Sunday, 15 March 2015

Going for diversity

Diversity and Forest Garden

I like to have as many different fruits as possible and over the last few days I have managed to find a fair few berry fruit bushes that I hadn't already got. I've already got a few different Raspberries but have added 5 "Malling Leo" canes to the collection since we all eat Raspberries and the more different varieties will help to extend the season.

I have 5 Gooseberry bushes already but have no idea as to their names but going by the colour of the fruit and size of the bushes they are different so I've added another desert red Gooseberry to the list.

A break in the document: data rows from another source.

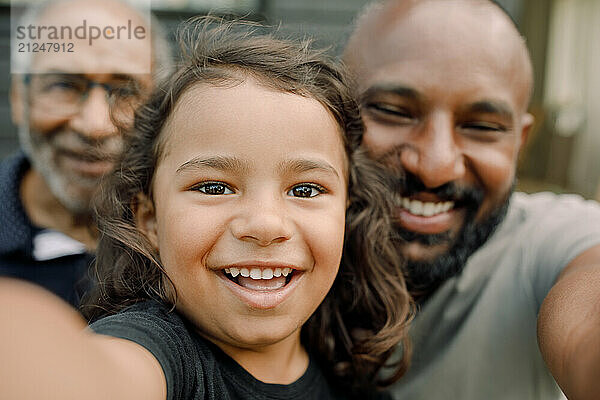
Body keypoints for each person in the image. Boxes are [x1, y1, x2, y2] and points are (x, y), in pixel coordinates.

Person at [0, 18, 414, 400]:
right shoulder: (160, 352)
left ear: (347, 211)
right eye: (215, 186)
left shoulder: (352, 377)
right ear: (150, 219)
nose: (266, 225)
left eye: (305, 190)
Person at [343, 0, 600, 399]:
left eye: (481, 126)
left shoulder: (551, 241)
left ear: (520, 142)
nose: (434, 166)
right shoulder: (273, 251)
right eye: (393, 111)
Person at [1, 0, 171, 306]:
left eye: (125, 90)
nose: (95, 125)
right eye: (64, 85)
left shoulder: (183, 242)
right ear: (18, 98)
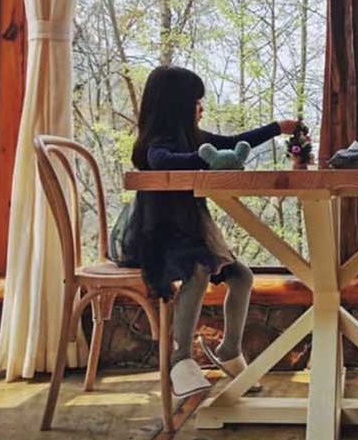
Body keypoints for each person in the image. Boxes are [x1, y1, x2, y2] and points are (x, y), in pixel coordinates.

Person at [127, 65, 298, 396]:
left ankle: (229, 350)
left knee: (242, 278)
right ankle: (180, 359)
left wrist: (277, 128)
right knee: (199, 271)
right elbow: (160, 161)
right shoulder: (159, 142)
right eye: (195, 101)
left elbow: (234, 142)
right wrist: (206, 160)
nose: (200, 107)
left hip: (192, 232)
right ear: (176, 106)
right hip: (160, 235)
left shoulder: (194, 138)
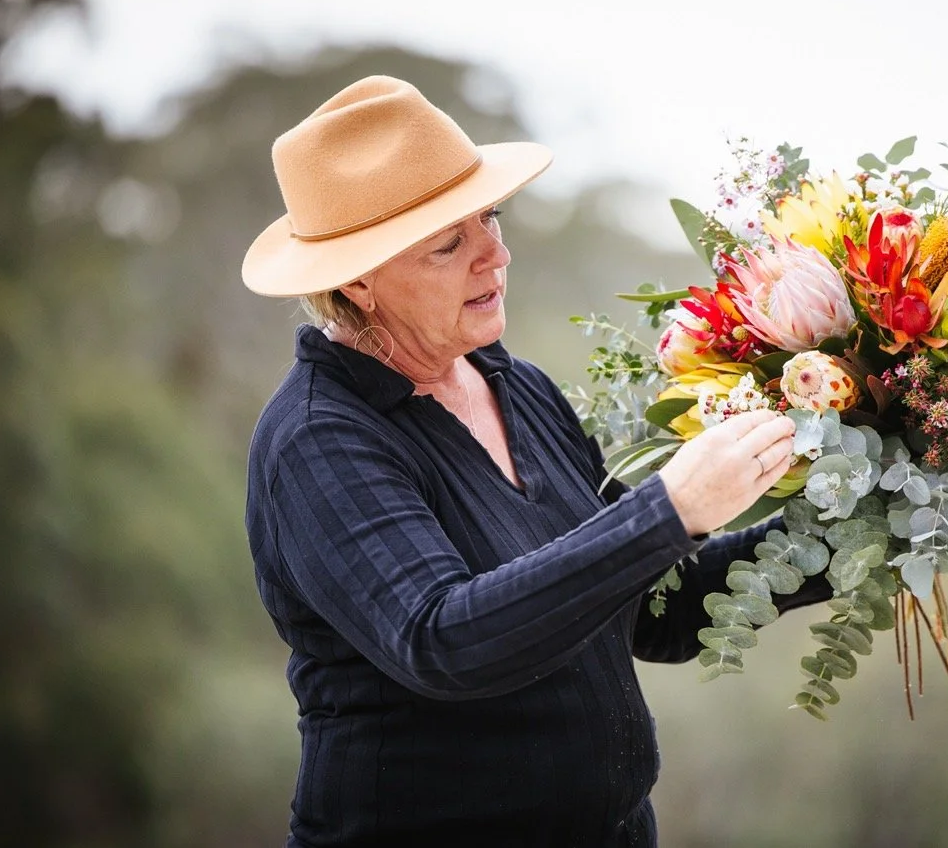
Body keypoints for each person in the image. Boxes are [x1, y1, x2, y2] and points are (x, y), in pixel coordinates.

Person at [242, 74, 830, 848]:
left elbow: (659, 608)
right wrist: (671, 510)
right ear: (356, 279)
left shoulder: (515, 386)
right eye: (450, 243)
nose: (496, 254)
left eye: (489, 216)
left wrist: (854, 531)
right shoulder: (319, 439)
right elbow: (441, 639)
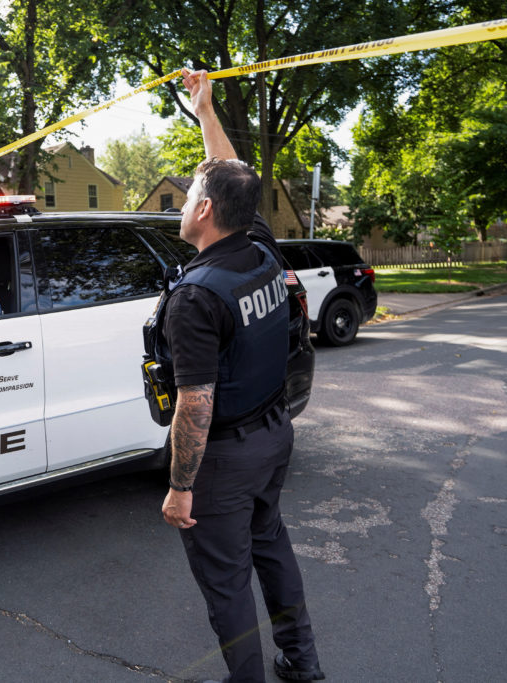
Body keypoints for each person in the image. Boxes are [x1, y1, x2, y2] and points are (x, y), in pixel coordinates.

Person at [158, 68, 324, 683]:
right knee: (271, 547)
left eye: (186, 196)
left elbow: (195, 405)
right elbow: (233, 179)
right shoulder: (258, 249)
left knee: (226, 585)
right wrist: (204, 111)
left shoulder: (195, 296)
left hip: (225, 460)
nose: (180, 204)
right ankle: (302, 663)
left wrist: (180, 488)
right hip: (275, 434)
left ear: (204, 210)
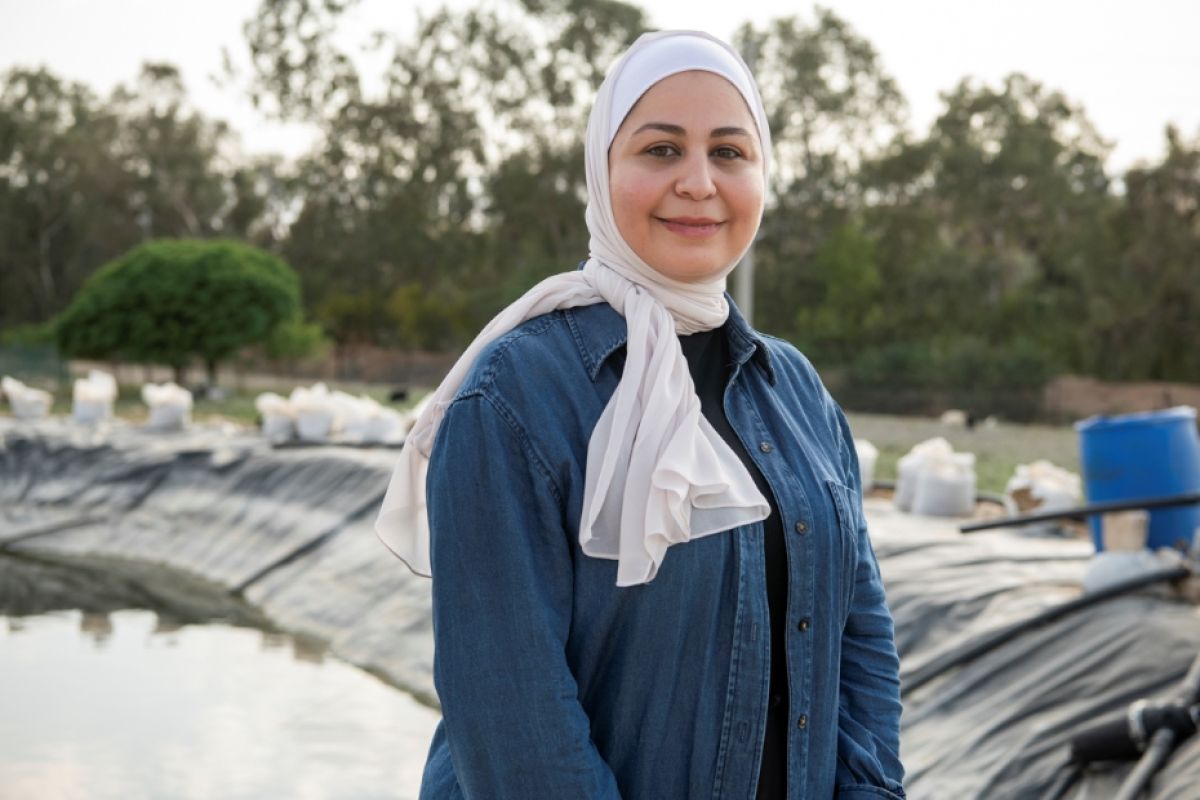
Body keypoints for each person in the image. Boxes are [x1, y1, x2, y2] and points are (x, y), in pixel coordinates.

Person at [376, 29, 905, 800]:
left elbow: (859, 636)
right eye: (661, 150)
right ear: (601, 170)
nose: (698, 182)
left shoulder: (795, 391)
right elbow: (512, 714)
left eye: (729, 152)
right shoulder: (516, 395)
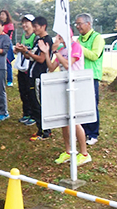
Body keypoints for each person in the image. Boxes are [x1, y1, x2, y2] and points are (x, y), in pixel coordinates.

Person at [38, 32, 91, 166]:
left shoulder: (76, 47)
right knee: (64, 120)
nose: (57, 38)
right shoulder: (62, 50)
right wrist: (48, 52)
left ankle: (84, 153)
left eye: (59, 36)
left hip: (76, 86)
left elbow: (68, 65)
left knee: (75, 120)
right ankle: (68, 151)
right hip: (64, 87)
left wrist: (56, 51)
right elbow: (51, 68)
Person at [75, 13, 105, 146]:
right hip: (79, 76)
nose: (77, 26)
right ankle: (84, 131)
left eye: (80, 23)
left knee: (92, 105)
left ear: (88, 24)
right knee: (81, 105)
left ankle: (93, 133)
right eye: (76, 24)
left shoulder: (97, 38)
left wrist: (79, 48)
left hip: (92, 76)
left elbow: (94, 55)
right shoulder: (79, 39)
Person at [24, 17, 53, 141]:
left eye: (36, 26)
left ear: (43, 26)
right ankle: (40, 128)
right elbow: (31, 55)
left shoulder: (47, 40)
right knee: (33, 102)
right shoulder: (38, 40)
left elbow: (41, 59)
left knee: (38, 103)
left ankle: (44, 131)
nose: (34, 29)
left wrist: (28, 52)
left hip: (39, 76)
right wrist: (24, 51)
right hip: (31, 74)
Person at [14, 15, 37, 126]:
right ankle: (26, 113)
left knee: (30, 92)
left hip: (30, 68)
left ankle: (33, 115)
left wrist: (25, 50)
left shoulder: (35, 37)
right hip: (22, 67)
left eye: (27, 23)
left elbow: (34, 51)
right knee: (22, 90)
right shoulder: (23, 35)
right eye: (23, 23)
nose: (24, 25)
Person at [0, 10, 15, 87]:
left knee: (8, 62)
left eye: (3, 14)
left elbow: (8, 34)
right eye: (0, 14)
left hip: (7, 43)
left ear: (7, 15)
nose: (1, 16)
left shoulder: (10, 24)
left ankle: (9, 80)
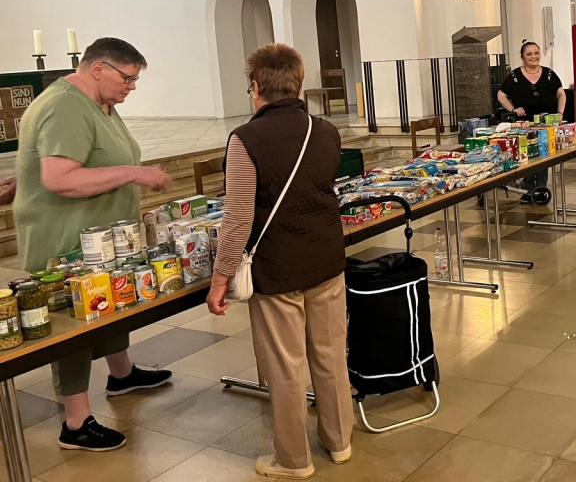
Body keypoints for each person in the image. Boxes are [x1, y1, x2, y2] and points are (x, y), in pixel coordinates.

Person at [13, 37, 173, 451]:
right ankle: (76, 420)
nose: (132, 87)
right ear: (98, 68)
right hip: (64, 239)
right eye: (128, 77)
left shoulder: (99, 104)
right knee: (75, 326)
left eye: (135, 79)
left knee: (106, 308)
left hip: (97, 235)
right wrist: (134, 174)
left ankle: (121, 374)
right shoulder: (66, 105)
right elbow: (59, 178)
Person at [206, 43, 352, 480]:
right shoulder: (325, 130)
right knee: (330, 355)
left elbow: (236, 220)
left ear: (255, 87)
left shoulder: (245, 139)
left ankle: (293, 460)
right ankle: (339, 442)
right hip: (326, 258)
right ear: (298, 82)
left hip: (278, 268)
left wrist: (219, 280)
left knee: (286, 367)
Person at [497, 41, 566, 200]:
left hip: (546, 124)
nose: (534, 56)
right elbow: (501, 95)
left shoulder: (549, 74)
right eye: (529, 54)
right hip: (524, 125)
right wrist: (513, 109)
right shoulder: (514, 76)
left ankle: (539, 190)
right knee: (527, 156)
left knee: (543, 156)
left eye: (536, 53)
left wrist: (560, 113)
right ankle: (528, 188)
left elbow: (561, 94)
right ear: (522, 57)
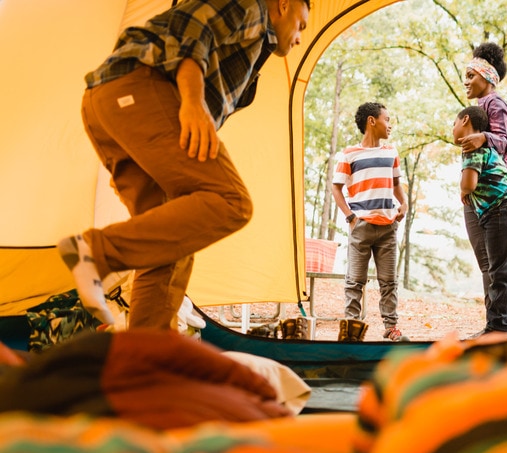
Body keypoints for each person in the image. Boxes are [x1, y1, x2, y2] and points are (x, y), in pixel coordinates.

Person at [57, 0, 310, 329]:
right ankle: (96, 251)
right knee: (231, 201)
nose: (299, 37)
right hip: (139, 85)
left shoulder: (254, 43)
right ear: (283, 5)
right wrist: (192, 101)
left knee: (168, 243)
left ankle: (143, 357)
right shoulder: (253, 8)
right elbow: (195, 27)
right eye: (301, 25)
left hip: (108, 104)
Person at [459, 42, 507, 335]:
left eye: (471, 75)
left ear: (488, 77)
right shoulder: (477, 109)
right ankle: (493, 325)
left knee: (499, 268)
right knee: (488, 266)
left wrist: (482, 136)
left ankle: (501, 328)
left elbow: (505, 141)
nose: (466, 81)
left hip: (498, 193)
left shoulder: (495, 104)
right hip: (478, 197)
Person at [331, 102, 408, 342]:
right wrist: (350, 217)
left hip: (388, 226)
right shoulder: (349, 154)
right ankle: (352, 329)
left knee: (389, 282)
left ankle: (391, 327)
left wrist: (403, 203)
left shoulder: (391, 152)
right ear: (371, 121)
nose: (390, 124)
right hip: (361, 226)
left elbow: (395, 184)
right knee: (355, 281)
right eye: (387, 119)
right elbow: (336, 187)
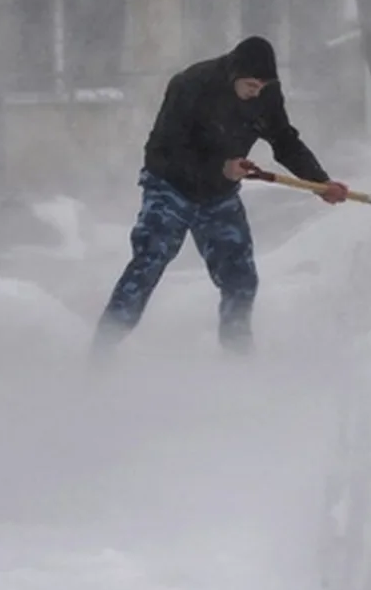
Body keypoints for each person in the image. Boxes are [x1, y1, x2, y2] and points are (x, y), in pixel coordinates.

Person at [91, 36, 350, 357]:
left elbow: (285, 141)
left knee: (241, 279)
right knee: (149, 262)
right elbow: (161, 152)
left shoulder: (266, 95)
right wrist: (219, 167)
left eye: (263, 86)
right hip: (169, 187)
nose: (257, 93)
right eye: (251, 85)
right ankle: (102, 351)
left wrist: (319, 182)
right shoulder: (191, 85)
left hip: (217, 195)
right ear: (234, 75)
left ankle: (238, 359)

Other berry bushes about to go in include, Boysenberry, Cow berry, Mulberry, Chokeberry and Cranberry which will add to the collection of Strawberry, Blackcurrant, Redcurrant, Logan berry and Tay berry and 4 other Black berry bushes.

Two small black grapes and 2 Kiwi fruit bushes will have to go into the greenhouse along with the previous Orange and Fig that I bought last year. It'll be interesting to see how these go.

Dog Wood Area
Half of the field is slowly developing into a forest garden which is currently an orchard with all the standard type of fruit trees, Apple, Pear, Cherry, Plum, Crab, Medlar, Quince, Cherry plum and perhaps another but I want to expand it and add a woody area so 10 "Cornus" red dog wood bushes have gone in to a small area with a Hazel nut bush with a Laurel  and "Griselina Litoralis" bush to give a bit of instant height as well as being ever green. This small area will be inter planted with strawberry as ground cover since I have found strawberries suppress the grass. Hopefully all the leaves will drop and help to hold back the grass and slowly condition the soil. All the bushes were placed into a hole and the clay was mixed with rotted manure and then mulched with manure. There are also some "wild" Daffodils (which I'm not too sure are wild) planted in this area which came up last year but haven't broken through the grass yet but I did put a spade through one and can see that it was growing. The turfs that came up were simply laid between the dog wood to raise the ground and allow what ever bulbs are planted within them to still have a chance.

The two "Ceanothus Puget Blue" bushes will go near the bottom of the pond and hopefully these will link the main hedge to the pond which is then linked to the dog wood area to bring the birds out of the hedge and into the central area of the field. This area is filled with flowers with a sitting area in the middle and is screened from the car area by the willow we planted last year. I have two cork screw Hazel bushes to also go in within this area, somewhere.

I'm going to have to start planting between the fruit trees at some stage but since this is a large area I haven't decided how to keep the rabbits at bay yet. The boundary fence put up during the first few months when we started isn't stopping the rabbits and although specific areas have been fenced off to protect them the bigger orchard area will be a problem. I think each individual fruit bush that I inter plant between trees may need it's own little ring fence.

I've also got 10 bare root field maples and 10 bare root Beech trees to go in along the south and east boundaries to help stop the wind from whistling through the field. The house and stables protect from the North, the main road hedge protects from the west but most of our wind comes from the South East so this area needs attention. I think one of each of these will also go into the chicken area which hopefully will not only give the chickens some more cover but will add leaves for worms and slugs etc to hide under to help the chickens to scavenge with the added bonus that the holes I dig will aid drainage and allow the trees to suck up water since I have only half solved the flooding problem in this corner.

Privet Hedge starting around compost heap area
As we enter our 3rd year I'm rather hoping that all this latest planting will transform the field once more as has been done in the previous two years. This year will also see the biggest amount of planting of non fruiting bushes and trees with yet more every greens to go in and at some stage soon a pagoda will be going in which will allow a few climbers to be added. The fence separating the car area from the field will also be extended.

I have also sown some (50 to 100) hazel nut and walnuts that someone gave us to eat, fresh off of their bush, in the autumn and I'm rather hopeful that a few of these will set. Some are in the green house, some in a cold frame and some direct sown into the hedge line. I'll consider this to be a bonus if only a few succeed but last year I had a Sycamore and an Oak self seed and take which I transplanted into the hedge along with a walnut that we were given.

Seeded with wild flowers
My attempts to get wild flowers to germinate within grass failed on several previous occasions and so this time I have scattered seeds and then covered them with some compost. The grass was cut very short during winter which has held it back a fair bit and the addition of compost will hopefully allow the seeds a good start before the grass over powers them.